U of T researchers conduct most comprehensive airborne mercury testing in GTA

Photo of air sampler
Air samplers like these were deployed in nearly 200 locations around the GTA with the help of faculty, staff and students at U of T Scarborough (photo by Don Campbell)

University of Toronto researchers say they have conducted the most comprehensive monitoring of airborne mercury ever in the GTA, finding that although mercury concentrations continue to be low, emission levels officially reported to the government are often inaccurate.

The project, conducted by a team of researchers in U of T Scarborough’s department of physical and environmental sciences, deployed nearly 200 air samplers across the GTA with the help of dozens of faculty, staff and students. Researchers said they believe it was the largest monitoring project on airborne mercury in the world. 

“In terms of acute exposure levels, there’s nothing we should be concerned about whatsoever,” said Carl Mitchell, an associate professor who is one of the authors of the study. Professor Frank Wania and David McLagan, who received his PhD from U of T this year, were also involved in the project.

In comparing their results to data gathered over the past decade, the team found that airborne mercury concentrations in the GTA appear to have gone down. Mitchell said this is at least partly attributable to Ontario moving away from coal-fired electricity generation in recent years.

The researchers also put the samplers across the GTA near known mercury emission sources identified by Canada’s National Pollutant Release Inventory (NPRI), the public inventory of pollutant releases from waste disposal and recycling facilities. The concentrations they measured did not match well with emissions that are being officially reported to the NPRI.

For example, a hazardous waste facility operated by Aevitas in Ayr, just outside of Cambridge, ranks low on the NPRI list but was found to have concentrations 10 times higher than the average found at other sites – but still well below chronic exposure levels. Meanwhile, waste water treatment plants that rank high on the NPRI list were found to have much lower concentrations, suggesting emissions at these facilities are being overestimated.

“It indicates these emissions are not very accurately accounted for, and this has implications for our commitment to the Minamata agreement,” Mitchell said, referring to the 2013 international treaty designed to reduce mercury emissions.

Mitchell, an expert on contaminant cycling in the environment, said the federal government "hasn’t been doing a great job when it comes to accurately monitoring mercury emissions.”

The study also found that gaseous mercury levels were slightly higher in downtown Toronto than in other parts of the GTA, likely due to the concentration of medical facilities downtown.
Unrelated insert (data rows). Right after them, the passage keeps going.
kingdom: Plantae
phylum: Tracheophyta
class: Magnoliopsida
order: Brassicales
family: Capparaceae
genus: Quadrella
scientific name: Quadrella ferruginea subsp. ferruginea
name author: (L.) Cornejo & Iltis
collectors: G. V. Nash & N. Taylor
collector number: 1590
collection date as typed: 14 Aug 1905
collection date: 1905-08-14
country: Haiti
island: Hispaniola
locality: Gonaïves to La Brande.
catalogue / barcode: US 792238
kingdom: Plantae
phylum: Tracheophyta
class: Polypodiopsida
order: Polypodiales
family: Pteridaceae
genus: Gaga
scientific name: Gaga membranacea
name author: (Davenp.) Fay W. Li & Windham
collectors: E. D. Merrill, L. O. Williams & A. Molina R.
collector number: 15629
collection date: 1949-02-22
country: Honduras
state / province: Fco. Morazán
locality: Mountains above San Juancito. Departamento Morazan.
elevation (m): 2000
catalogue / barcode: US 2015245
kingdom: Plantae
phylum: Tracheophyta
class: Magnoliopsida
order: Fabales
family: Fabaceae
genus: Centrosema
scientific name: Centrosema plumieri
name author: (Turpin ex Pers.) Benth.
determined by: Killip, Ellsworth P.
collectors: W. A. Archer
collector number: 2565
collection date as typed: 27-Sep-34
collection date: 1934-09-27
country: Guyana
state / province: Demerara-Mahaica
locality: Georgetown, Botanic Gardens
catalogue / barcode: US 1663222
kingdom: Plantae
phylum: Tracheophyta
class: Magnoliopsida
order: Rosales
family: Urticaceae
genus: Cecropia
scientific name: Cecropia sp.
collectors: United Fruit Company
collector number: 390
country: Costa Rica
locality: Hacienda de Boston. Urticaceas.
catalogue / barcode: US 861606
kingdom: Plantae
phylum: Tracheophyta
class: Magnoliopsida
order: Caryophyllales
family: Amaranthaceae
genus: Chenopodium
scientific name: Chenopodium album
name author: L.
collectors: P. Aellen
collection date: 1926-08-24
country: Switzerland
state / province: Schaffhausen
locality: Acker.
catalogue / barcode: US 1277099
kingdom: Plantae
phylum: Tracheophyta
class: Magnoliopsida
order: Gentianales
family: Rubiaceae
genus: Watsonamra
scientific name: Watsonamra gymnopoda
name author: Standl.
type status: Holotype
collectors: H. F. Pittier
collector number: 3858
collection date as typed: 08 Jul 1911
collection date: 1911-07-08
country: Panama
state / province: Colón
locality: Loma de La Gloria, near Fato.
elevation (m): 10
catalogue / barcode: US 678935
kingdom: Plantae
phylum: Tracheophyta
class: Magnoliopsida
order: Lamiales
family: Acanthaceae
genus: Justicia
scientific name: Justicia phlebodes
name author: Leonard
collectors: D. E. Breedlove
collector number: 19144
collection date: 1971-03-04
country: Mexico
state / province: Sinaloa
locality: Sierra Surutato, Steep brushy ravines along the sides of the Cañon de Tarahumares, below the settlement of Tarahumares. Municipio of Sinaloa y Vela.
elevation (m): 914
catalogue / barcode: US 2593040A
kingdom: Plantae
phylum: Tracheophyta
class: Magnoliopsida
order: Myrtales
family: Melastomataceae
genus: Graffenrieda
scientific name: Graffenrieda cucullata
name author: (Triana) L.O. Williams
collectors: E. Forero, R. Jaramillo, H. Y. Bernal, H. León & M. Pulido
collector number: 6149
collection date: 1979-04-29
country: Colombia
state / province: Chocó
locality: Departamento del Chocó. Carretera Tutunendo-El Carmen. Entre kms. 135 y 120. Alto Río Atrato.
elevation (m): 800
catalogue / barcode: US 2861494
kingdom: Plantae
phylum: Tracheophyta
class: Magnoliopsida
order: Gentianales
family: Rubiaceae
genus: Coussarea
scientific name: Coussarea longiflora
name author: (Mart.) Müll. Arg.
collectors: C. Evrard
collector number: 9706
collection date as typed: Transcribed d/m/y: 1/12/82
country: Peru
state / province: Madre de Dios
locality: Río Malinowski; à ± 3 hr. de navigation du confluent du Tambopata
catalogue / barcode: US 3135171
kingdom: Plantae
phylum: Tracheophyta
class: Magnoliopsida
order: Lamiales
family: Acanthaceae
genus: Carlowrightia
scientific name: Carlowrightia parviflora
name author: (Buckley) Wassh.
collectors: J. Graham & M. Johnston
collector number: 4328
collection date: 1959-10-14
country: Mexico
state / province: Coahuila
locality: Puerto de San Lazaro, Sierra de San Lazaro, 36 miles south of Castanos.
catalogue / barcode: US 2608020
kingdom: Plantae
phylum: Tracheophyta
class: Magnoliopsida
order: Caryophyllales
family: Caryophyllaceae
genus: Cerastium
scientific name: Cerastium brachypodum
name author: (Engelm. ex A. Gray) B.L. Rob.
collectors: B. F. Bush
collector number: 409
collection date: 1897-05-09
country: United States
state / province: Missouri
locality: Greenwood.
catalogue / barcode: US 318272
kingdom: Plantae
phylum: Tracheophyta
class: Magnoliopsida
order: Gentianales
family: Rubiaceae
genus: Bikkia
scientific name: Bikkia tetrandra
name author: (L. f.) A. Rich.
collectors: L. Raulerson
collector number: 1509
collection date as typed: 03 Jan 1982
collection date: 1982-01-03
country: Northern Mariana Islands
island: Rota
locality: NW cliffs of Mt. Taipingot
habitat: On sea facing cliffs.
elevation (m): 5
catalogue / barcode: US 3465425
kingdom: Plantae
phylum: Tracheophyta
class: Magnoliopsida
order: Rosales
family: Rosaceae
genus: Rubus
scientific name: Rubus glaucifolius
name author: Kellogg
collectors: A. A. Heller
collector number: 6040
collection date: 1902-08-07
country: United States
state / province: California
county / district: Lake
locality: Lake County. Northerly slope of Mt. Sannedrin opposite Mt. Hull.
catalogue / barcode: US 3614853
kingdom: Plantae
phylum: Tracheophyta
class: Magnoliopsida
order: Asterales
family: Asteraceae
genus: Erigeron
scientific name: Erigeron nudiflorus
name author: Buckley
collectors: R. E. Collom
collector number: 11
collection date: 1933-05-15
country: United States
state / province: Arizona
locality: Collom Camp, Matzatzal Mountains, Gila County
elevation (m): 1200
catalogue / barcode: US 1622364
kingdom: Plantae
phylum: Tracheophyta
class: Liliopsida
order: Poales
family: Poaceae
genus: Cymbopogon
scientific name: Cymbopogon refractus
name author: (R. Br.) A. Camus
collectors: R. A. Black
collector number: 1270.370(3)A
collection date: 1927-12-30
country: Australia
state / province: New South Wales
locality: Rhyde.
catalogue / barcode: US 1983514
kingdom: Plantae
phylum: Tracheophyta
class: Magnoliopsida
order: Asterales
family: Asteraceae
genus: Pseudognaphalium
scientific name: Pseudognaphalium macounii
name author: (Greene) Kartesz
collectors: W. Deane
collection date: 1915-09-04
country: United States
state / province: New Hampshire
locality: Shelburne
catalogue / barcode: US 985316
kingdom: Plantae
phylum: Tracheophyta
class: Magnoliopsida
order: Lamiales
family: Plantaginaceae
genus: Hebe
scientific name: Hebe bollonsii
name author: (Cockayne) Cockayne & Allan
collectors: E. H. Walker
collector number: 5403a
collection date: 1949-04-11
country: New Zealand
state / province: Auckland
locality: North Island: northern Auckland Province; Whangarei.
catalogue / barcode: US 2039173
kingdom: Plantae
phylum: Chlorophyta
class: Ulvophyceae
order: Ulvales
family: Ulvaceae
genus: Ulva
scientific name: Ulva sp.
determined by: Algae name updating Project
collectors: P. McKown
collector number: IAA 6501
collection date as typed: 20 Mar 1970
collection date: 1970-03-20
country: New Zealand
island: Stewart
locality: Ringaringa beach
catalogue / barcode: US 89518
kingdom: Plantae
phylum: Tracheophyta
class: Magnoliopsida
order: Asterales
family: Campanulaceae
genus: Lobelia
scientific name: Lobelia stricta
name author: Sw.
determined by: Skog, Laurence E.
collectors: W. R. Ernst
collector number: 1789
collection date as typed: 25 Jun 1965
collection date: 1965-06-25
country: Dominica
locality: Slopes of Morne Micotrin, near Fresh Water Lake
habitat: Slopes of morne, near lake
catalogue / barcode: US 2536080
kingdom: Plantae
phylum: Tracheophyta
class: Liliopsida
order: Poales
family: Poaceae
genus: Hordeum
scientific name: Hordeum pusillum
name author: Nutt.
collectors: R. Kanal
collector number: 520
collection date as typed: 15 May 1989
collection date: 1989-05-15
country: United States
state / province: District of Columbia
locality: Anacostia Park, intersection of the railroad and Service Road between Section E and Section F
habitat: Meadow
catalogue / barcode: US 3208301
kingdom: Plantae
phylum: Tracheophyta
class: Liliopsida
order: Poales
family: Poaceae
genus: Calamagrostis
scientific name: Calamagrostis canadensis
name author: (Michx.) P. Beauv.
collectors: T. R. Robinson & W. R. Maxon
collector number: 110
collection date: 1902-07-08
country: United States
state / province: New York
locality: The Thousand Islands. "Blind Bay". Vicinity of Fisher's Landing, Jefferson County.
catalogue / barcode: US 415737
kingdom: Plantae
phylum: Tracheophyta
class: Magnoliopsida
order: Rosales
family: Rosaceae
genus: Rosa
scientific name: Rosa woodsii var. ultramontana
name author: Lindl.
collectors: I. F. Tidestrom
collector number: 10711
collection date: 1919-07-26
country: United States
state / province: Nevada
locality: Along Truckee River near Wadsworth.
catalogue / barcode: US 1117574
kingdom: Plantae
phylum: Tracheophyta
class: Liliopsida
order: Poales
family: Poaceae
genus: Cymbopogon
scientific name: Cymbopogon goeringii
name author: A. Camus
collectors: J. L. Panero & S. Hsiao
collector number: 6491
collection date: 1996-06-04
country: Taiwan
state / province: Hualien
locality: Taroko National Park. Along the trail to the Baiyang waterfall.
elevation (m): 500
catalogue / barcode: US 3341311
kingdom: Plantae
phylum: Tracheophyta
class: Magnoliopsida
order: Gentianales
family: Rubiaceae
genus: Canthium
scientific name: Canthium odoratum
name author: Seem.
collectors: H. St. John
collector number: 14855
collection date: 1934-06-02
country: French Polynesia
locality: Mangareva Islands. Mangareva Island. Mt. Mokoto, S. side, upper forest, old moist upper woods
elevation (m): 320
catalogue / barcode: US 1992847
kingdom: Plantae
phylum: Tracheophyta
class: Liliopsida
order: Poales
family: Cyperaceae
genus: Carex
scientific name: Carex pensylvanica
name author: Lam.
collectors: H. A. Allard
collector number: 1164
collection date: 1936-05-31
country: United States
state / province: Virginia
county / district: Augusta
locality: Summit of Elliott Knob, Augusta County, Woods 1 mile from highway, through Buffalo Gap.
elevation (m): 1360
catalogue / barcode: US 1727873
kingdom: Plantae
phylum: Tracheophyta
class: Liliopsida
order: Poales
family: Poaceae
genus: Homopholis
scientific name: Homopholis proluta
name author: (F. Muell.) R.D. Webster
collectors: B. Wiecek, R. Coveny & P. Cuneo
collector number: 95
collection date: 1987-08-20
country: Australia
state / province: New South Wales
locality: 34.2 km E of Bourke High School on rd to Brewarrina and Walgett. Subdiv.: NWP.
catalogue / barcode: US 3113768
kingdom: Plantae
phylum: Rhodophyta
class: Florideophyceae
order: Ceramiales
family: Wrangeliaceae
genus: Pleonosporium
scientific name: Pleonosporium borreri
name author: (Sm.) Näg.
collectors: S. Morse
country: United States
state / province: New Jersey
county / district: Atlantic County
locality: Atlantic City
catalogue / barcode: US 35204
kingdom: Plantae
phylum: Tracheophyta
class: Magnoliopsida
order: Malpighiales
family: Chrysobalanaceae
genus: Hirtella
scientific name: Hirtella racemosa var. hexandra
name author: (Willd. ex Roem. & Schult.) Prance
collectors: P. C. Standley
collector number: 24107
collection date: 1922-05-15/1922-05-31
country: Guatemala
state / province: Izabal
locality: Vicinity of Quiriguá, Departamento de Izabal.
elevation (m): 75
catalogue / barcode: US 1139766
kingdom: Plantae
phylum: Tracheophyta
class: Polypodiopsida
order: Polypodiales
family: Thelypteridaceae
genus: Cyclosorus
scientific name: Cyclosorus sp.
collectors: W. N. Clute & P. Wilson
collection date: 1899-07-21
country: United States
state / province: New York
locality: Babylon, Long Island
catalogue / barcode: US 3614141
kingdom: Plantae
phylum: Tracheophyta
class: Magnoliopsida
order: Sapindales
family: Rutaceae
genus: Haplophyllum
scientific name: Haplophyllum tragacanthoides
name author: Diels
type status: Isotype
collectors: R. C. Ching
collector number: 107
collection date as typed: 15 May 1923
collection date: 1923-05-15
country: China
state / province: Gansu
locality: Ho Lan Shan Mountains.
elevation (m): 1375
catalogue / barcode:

The extensive monitoring project was made possible through an inexpensive air sampler that was developed at U of T Scarborough. The passive sampler does not rely on electricity and instead works by using the natural movements of air and a carbon material to capture airborne mercury, meaning they were able to deploy many.

Despite low mercury levels, the passive air sampler is so precise that it’s able to determine extremely small differences in concentrations, said Mitchell. As a result, they were able to see tiny increases in concentration levels near waste facilities, crematoria and medical and dental buildings that handle or dispose mercury in various forms. 

“These types of mapping exercises can be used to find so-called fugitive emission sources that are really difficult to find and measure otherwise,” he said.

Mitchell said monitoring mercury is important because it’s a highly toxic pollutant. Mercury released by human activity can be transported in the air across great distances and can eventually be transformed in the environment to methylmercury, the most alarming form from a human health perspective. In humans, it can cause damage to the neurological, immune, cardiovascular and respiratory systems, among others. Fetuses and children are particularly vulnerable because it can hinder the neurological development of the brain.

But, Mitchell added, it’s also important to accurately measure whether mercury reduction targets, like those set in the Minamata agreement, are being met.

The research, which is published in the journal Environmental Research Letters, received funding from the Natural Sciences and Engineering Research Council of Canada (NSERC) and an NSERC Alexander Graham Bell Canada Graduate Scholarship.